┌──

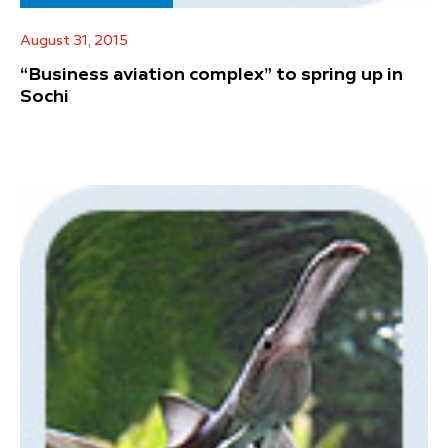
August 31, 2015
“Business aviation complex” to spring up in
Sochi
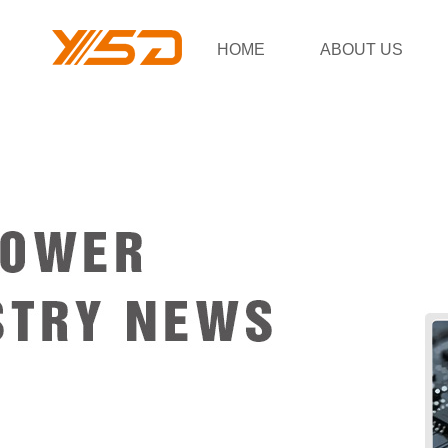
HOME
ABOUT US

└──

> _Task prompt_
Exact copy, no pictures: reproduce the whole listing above.

> _Solution to this exercise_
August 31, 2015
“Business aviation complex” to spring up in
Sochi
HOME
ABOUT US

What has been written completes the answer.